To open a memorial was a fitting tribute to those who died and a point where survivors and the relatives and friends of the victims could come to remember. Whether the planning, cost, design and timing were to everyone’s satisfaction are irrelevant. The memorial is there now, the most important aspect is that there is a place in New York to honour the innocent victims and to grieve. Equally important is that a memorial is also a symbol of hope, that tragedy is not in vain and that new rises from the ashes of old.
The news media and politicians are quick to claim an event has changed the world for ever and they were not slow to make this claim for 9/11, but the event did not change the world for ever, anymore than terror attacks in Britain, Spain, Israel, or any other place, changed the world for ever.
Bin Laden and his followers used a perversion of Islam to justify their attacks around the world and their hatred of humanity is their only legacy.
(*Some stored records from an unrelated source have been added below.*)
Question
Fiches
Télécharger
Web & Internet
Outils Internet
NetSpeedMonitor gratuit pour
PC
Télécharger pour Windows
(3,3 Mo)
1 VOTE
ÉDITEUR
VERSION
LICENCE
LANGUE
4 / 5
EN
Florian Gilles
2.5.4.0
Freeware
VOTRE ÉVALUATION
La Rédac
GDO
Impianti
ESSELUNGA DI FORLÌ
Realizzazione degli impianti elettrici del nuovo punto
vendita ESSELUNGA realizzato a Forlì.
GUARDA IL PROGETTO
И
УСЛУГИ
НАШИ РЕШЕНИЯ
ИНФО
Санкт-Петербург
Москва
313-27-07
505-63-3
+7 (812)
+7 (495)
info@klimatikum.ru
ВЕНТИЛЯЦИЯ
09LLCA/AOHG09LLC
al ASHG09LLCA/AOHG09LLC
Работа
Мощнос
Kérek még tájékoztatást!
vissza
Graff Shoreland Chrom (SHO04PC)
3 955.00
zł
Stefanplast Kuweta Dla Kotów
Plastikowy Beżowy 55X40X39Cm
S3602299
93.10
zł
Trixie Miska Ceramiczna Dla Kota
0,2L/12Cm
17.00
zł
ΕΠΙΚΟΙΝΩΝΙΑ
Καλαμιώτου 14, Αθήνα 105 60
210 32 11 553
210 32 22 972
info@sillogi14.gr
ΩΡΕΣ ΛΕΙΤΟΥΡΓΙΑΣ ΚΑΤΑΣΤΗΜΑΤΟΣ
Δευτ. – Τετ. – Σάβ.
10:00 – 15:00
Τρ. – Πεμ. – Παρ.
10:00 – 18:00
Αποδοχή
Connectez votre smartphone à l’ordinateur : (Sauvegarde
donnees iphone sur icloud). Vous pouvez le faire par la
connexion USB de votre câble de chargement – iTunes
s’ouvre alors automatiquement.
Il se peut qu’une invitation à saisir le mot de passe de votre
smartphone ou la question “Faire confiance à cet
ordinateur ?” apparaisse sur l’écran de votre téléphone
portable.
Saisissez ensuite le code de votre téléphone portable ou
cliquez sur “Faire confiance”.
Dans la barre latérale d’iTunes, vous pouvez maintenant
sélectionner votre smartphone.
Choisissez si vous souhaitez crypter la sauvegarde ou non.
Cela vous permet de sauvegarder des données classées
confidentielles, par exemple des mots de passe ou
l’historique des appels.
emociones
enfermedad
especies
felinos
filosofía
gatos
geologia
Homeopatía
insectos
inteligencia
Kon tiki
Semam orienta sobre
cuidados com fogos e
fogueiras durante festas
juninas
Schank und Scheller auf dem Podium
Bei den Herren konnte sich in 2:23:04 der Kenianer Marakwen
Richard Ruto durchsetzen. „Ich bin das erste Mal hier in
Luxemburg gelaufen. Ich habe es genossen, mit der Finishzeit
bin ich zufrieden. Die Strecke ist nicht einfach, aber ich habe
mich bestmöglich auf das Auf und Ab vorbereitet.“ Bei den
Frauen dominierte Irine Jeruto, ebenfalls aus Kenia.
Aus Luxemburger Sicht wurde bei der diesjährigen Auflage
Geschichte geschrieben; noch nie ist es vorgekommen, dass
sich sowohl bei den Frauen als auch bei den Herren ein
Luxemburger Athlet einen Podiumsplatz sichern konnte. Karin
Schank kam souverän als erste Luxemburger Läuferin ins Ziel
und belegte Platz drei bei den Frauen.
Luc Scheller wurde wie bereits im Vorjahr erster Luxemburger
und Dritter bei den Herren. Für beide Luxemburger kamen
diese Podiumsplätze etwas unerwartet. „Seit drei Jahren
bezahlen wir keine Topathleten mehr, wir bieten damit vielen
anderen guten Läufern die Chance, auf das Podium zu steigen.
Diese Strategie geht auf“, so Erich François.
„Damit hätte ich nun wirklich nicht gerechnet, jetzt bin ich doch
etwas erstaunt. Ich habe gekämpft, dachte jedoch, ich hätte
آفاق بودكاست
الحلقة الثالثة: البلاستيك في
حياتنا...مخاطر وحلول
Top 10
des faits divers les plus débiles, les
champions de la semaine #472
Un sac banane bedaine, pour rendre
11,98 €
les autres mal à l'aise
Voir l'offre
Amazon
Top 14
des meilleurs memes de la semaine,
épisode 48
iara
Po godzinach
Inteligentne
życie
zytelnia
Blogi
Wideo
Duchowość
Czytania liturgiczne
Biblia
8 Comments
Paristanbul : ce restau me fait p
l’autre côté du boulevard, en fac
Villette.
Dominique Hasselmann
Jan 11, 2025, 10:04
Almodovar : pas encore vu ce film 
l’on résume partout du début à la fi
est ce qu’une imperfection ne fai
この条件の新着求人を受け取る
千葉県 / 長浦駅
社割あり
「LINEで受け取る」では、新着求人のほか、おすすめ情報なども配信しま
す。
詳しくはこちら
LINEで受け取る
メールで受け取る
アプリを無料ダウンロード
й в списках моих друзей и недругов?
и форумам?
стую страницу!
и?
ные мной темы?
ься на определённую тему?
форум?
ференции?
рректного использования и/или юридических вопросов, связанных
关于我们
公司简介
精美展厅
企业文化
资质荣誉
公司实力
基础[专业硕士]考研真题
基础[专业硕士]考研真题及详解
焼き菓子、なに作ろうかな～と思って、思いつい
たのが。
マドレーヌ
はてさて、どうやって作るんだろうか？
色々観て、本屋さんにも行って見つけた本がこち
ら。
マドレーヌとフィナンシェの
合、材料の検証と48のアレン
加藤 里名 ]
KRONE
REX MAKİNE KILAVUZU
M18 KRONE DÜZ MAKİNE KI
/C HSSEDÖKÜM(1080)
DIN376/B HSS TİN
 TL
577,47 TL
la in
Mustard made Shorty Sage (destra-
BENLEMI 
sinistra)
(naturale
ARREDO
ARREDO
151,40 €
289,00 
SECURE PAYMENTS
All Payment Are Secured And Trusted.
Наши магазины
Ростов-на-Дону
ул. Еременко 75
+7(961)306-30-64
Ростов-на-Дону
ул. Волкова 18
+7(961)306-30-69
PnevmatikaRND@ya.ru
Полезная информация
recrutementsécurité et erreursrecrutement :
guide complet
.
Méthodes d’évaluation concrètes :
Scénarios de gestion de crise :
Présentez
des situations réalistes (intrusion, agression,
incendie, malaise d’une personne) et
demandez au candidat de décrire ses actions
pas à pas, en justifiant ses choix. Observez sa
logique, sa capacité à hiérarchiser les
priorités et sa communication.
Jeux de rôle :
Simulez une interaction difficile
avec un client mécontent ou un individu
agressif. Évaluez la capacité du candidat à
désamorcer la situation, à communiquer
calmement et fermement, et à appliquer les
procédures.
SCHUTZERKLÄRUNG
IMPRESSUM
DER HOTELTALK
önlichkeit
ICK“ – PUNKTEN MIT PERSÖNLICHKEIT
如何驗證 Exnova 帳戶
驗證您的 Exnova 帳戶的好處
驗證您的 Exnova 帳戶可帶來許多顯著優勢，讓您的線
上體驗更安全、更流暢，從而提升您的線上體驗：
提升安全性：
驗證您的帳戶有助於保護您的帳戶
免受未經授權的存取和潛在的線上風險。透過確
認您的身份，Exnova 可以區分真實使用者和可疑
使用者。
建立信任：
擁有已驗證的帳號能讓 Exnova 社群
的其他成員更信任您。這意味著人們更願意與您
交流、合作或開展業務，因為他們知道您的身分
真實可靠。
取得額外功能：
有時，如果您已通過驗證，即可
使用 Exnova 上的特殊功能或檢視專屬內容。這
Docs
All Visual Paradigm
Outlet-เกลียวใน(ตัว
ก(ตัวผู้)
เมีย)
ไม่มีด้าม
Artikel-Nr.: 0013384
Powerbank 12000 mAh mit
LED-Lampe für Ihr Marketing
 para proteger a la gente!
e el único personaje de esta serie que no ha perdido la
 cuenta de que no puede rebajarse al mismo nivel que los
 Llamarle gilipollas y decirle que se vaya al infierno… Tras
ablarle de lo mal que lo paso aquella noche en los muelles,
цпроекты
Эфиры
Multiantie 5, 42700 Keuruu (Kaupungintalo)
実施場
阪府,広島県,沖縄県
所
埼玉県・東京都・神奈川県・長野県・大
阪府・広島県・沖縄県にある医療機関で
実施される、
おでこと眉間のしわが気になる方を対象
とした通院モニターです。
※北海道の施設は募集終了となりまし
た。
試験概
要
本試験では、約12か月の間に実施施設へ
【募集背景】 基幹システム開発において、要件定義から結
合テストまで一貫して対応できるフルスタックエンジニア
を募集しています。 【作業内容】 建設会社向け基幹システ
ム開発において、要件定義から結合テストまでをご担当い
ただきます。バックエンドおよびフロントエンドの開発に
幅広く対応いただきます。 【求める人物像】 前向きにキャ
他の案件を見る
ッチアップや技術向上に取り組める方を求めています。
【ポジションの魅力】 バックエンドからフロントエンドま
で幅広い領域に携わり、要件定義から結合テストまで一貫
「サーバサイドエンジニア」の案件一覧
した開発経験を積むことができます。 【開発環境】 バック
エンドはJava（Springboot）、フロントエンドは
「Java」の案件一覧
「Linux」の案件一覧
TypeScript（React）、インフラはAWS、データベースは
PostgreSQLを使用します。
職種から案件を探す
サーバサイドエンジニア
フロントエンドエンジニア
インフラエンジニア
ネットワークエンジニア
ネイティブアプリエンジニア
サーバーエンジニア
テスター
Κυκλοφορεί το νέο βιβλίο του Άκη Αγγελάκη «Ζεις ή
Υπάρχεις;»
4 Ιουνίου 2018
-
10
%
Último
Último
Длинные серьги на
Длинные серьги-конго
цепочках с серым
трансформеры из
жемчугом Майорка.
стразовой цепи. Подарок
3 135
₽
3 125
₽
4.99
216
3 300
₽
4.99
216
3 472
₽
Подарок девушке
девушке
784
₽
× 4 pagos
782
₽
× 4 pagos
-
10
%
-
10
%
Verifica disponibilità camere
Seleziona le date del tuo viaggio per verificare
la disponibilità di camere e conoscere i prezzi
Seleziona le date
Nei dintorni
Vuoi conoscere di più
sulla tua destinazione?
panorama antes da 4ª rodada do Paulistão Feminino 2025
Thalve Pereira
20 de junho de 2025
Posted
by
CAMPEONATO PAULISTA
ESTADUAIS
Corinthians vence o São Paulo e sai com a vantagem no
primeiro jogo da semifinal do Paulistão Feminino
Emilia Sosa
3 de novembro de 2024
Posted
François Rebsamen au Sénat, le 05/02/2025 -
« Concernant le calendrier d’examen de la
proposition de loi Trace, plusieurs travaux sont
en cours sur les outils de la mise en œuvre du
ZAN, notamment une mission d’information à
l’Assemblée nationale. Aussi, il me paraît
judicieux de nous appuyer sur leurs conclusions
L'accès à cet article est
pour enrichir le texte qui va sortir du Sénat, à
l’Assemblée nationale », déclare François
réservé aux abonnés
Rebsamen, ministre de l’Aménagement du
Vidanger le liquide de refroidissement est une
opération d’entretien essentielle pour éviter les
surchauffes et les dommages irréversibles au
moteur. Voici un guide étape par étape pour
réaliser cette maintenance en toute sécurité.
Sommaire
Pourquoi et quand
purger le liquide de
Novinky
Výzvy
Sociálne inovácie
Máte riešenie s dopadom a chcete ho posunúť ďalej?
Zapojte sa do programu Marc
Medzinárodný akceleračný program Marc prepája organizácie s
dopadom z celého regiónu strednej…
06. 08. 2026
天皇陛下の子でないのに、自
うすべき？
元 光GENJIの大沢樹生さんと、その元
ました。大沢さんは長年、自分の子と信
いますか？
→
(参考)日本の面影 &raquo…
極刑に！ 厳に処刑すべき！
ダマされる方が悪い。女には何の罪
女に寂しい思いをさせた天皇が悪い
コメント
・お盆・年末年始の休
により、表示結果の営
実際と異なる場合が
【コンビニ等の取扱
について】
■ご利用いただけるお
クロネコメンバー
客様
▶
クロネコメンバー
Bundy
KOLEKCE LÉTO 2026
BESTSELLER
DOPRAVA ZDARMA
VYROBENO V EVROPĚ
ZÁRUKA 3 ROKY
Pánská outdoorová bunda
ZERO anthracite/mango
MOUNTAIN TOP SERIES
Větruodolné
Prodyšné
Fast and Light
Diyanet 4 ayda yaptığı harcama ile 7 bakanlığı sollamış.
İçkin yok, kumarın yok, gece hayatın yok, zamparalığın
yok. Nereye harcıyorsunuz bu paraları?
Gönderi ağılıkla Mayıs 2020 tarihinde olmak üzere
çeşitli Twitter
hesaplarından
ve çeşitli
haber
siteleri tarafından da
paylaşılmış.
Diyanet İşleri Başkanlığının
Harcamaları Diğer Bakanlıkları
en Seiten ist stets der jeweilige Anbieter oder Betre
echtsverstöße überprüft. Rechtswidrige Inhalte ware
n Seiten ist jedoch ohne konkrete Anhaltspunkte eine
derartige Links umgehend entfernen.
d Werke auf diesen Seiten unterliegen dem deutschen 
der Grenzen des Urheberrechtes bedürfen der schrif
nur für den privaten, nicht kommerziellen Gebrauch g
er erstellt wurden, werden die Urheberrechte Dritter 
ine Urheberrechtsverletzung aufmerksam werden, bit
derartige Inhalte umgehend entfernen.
Like their predecessors, the Assassins, they will never completely die out but the attacks on the US were the high point of their campaign of evil. They may never have the strength to replicate their atrocities on the innocent, but some other group, using nebulous justifications, political or religious, will form and grow to take more innocent lives and leave more people in morning for friends and loved ones who have been cut down in the prime of life suddenly and unexpectedly.
Terrible though the attacks may have been for the families and friends of victims, the greater tragedy was not the attacks but the lack of capable world leaders in the form of Churchills and Roosevelts, Pitts and Elizabeth Tudors, Bolivars and Washingtons. The actions of low grade politicians in the US and Britain made a much greater impact on the world. For cheap political gain they took war to other countries, helping recruit for the terrorists. Bush and Blair both cling to discredited justifications. Blair insists that only 100,000 innocent Iraqi citizens were killed in the US-lead invasion of Iraq, others claim 600,000 died, but even 100 would be an outrage. Neither Blair nor Bush seem to have any idea, or even care, how many innocent Afghan civilians have been killed. A US strike on something was perhaps inevitable, although it is difficult to imagine a Washington, Lincoln or Roosevelt lashing out blindly when a careful and measured response could have targeted the guilty with minimum collateral damage.
Happily, these changes are not for ever. Their consequences may live on for years, and more innocents may be slaughtered, but eventually this particular madness will die out.
Unhappily, people will forget, new tyrants will emerge, more haters of humanity will emerge. More outrages will be committed in the name of a religion, even where this is a total perversion of a faith.
The real lessons from 9/11, Northern Ireland, anarchists, crusades, World War Two and all of the horrors that have marred humanity, are that we all face a multitude of potential risks as individuals, families and nations. We have to be constantly aware, to look and to listen. 9/11 was possible because some intelligence services failed to monitor the range of potential threats and those that did identify new Middle Eastern threats were ignored by politicians who were more interested in their narrow political ambitions.
There is a legacy of fear and over reaction that has achieved what terrorists always try to create in the hope of destabilizing democratic government. Civil liberty in many countries has been attacked in the name of national defence and the War on Terrorism. The memory of the 9/11 victims can be best served by voters standing up for democracy and rejecting politicians who seek to profit from tragedy.